- Description of the task
Starting at the first line of the data below, retype every line up to and including the one containing "immunohistochemical stain shows".

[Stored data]
-=-=-

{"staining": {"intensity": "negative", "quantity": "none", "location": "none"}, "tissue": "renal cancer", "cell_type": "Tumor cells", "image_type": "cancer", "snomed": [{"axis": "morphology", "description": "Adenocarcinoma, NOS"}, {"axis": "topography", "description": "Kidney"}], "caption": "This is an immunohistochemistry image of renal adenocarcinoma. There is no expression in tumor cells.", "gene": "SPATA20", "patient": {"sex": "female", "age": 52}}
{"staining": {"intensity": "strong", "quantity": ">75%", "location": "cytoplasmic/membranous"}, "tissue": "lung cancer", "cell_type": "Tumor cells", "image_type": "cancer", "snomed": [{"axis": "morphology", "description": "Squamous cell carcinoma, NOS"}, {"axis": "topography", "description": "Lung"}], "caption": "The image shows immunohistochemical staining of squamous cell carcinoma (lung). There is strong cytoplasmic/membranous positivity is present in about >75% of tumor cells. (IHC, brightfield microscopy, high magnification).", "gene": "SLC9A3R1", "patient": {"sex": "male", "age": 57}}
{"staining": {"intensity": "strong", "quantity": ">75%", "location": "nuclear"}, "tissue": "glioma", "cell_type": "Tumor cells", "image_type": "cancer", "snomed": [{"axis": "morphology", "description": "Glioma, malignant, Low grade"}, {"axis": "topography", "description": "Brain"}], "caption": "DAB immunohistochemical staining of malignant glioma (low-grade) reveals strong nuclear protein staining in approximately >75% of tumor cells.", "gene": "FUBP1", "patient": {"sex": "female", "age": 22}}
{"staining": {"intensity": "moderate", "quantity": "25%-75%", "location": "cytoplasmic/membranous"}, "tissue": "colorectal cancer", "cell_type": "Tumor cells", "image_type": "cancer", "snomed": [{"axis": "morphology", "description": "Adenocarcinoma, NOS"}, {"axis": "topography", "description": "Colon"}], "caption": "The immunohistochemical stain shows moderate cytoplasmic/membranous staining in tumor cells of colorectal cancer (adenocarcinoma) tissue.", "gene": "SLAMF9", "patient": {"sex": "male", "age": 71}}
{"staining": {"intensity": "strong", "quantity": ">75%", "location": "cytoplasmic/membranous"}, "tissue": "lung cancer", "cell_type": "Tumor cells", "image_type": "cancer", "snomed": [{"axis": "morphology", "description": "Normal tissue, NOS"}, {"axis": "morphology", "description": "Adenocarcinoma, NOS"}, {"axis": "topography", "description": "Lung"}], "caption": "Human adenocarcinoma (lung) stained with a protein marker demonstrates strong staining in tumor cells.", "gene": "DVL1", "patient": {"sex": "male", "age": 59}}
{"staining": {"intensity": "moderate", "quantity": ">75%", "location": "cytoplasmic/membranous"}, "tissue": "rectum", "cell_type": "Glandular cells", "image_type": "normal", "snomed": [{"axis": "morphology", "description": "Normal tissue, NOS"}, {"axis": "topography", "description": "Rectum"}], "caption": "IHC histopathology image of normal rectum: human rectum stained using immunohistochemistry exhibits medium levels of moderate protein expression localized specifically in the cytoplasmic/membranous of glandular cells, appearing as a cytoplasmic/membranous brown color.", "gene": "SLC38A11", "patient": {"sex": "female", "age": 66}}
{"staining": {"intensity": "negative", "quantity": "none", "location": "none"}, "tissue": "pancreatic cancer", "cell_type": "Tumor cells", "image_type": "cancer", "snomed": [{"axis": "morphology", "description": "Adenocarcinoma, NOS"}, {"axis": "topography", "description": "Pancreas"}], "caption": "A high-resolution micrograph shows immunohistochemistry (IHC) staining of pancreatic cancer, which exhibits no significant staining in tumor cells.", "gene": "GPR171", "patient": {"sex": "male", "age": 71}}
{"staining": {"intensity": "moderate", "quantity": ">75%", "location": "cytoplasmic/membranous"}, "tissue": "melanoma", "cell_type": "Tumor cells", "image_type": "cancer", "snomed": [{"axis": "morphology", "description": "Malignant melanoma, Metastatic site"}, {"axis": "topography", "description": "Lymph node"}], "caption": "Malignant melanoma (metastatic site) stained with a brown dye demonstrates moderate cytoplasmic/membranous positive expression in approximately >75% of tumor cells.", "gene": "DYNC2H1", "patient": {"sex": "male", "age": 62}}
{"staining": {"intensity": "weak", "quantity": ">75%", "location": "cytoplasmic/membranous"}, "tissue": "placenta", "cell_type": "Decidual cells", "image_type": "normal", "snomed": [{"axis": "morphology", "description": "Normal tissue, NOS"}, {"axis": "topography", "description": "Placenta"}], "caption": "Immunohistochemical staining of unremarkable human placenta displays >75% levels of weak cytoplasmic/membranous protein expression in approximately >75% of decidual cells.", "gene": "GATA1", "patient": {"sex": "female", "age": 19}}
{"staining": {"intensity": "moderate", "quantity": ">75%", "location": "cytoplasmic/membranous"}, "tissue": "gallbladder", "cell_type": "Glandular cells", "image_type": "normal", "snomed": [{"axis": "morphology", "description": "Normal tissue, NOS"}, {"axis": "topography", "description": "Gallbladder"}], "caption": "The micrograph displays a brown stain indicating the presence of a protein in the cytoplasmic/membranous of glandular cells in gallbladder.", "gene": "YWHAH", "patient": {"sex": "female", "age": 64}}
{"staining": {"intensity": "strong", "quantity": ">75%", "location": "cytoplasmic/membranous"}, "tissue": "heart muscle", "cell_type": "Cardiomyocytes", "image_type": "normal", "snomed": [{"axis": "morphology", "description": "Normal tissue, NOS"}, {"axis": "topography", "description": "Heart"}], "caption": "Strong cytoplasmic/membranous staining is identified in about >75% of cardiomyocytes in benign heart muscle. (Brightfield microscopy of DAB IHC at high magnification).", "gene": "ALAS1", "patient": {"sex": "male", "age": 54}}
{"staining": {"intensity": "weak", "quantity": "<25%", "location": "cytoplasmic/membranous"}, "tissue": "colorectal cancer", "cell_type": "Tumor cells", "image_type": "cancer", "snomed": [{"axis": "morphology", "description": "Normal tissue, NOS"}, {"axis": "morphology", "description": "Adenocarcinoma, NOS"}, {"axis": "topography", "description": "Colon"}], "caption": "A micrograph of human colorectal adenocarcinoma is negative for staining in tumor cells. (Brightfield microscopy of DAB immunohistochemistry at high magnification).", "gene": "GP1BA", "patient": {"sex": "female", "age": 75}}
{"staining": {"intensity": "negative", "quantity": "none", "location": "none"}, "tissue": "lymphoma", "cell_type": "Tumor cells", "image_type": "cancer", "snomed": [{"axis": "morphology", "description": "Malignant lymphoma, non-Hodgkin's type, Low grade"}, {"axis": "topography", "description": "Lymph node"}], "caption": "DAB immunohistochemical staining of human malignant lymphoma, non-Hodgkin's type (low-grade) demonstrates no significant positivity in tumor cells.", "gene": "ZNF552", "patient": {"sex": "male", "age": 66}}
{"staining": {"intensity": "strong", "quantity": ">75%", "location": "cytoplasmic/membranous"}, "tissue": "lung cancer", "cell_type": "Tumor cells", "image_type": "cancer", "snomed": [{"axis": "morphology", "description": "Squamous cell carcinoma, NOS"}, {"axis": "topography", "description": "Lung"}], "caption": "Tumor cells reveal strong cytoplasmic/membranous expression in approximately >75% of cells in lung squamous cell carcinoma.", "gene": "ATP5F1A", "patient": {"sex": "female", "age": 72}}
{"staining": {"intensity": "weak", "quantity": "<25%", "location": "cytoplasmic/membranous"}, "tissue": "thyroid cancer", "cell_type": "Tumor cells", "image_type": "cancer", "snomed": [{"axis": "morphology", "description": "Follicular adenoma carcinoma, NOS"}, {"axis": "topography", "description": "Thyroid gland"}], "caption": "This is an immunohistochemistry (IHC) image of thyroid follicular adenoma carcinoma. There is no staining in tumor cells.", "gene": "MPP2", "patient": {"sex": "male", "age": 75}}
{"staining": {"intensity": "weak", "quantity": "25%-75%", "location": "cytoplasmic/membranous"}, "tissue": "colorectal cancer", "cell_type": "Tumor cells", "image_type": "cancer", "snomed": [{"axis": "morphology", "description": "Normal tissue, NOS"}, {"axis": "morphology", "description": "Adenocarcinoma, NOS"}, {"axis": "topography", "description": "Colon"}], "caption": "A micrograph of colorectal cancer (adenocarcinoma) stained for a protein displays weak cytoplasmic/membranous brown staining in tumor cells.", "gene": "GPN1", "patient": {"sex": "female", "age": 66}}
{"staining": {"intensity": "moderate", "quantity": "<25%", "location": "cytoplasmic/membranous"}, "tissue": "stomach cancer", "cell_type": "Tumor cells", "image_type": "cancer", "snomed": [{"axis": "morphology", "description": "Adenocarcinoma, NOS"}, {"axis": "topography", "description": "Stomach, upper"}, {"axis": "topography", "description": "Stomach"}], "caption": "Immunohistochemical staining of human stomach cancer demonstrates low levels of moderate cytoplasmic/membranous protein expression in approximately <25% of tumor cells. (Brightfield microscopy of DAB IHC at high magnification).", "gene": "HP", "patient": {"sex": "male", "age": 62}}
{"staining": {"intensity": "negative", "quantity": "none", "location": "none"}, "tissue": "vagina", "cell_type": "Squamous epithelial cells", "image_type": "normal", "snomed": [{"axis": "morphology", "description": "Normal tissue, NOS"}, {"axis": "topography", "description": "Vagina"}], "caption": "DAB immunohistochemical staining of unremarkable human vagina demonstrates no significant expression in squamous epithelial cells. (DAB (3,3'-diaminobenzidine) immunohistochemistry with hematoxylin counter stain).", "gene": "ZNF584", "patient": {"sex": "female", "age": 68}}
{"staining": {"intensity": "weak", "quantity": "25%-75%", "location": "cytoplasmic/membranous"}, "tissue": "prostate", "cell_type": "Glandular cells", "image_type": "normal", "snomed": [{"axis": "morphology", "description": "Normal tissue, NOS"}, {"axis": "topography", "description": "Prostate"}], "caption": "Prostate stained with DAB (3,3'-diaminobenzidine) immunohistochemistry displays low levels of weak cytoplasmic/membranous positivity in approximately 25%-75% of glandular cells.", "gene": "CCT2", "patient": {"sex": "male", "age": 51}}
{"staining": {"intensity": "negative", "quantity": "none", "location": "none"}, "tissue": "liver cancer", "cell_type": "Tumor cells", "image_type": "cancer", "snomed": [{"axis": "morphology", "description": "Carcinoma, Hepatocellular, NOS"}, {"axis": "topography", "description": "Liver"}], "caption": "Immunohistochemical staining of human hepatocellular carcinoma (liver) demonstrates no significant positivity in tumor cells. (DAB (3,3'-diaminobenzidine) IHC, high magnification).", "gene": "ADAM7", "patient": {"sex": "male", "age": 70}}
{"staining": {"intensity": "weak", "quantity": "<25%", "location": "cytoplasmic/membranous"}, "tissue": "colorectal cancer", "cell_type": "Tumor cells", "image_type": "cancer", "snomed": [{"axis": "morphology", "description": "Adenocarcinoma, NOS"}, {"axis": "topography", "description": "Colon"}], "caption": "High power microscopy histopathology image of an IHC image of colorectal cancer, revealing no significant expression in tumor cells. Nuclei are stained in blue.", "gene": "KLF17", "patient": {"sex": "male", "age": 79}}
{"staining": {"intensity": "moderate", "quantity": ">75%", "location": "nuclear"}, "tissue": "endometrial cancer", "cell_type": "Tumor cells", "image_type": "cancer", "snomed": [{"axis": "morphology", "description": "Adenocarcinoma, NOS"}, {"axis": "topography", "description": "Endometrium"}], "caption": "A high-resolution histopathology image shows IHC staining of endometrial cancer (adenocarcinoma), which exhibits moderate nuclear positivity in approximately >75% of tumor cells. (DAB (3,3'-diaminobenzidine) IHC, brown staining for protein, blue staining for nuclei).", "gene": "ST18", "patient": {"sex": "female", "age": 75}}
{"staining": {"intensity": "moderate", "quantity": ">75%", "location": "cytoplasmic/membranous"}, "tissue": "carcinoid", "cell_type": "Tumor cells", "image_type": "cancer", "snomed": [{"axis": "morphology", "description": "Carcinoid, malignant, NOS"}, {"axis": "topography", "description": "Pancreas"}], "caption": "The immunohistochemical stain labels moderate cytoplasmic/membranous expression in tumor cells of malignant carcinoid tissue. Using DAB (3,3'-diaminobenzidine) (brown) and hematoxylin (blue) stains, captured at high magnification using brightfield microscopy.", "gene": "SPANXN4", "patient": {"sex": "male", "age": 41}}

-=-=-

- Answer section
{"staining": {"intensity": "negative", "quantity": "none", "location": "none"}, "tissue": "renal cancer", "cell_type": "Tumor cells", "image_type": "cancer", "snomed": [{"axis": "morphology", "description": "Adenocarcinoma, NOS"}, {"axis": "topography", "description": "Kidney"}], "caption": "This is an immunohistochemistry image of renal adenocarcinoma. There is no expression in tumor cells.", "gene": "SPATA20", "patient": {"sex": "female", "age": 52}}
{"staining": {"intensity": "strong", "quantity": ">75%", "location": "cytoplasmic/membranous"}, "tissue": "lung cancer", "cell_type": "Tumor cells", "image_type": "cancer", "snomed": [{"axis": "morphology", "description": "Squamous cell carcinoma, NOS"}, {"axis": "topography", "description": "Lung"}], "caption": "The image shows immunohistochemical staining of squamous cell carcinoma (lung). There is strong cytoplasmic/membranous positivity is present in about >75% of tumor cells. (IHC, brightfield microscopy, high magnification).", "gene": "SLC9A3R1", "patient": {"sex": "male", "age": 57}}
{"staining": {"intensity": "strong", "quantity": ">75%", "location": "nuclear"}, "tissue": "glioma", "cell_type": "Tumor cells", "image_type": "cancer", "snomed": [{"axis": "morphology", "description": "Glioma, malignant, Low grade"}, {"axis": "topography", "description": "Brain"}], "caption": "DAB immunohistochemical staining of malignant glioma (low-grade) reveals strong nuclear protein staining in approximately >75% of tumor cells.", "gene": "FUBP1", "patient": {"sex": "female", "age": 22}}
{"staining": {"intensity": "moderate", "quantity": "25%-75%", "location": "cytoplasmic/membranous"}, "tissue": "colorectal cancer", "cell_type": "Tumor cells", "image_type": "cancer", "snomed": [{"axis": "morphology", "description": "Adenocarcinoma, NOS"}, {"axis": "topography", "description": "Colon"}], "caption": "The immunohistochemical stain shows moderate cytoplasmic/membranous staining in tumor cells of colorectal cancer (adenocarcinoma) tissue.", "gene": "SLAMF9", "patient": {"sex": "male", "age": 71}}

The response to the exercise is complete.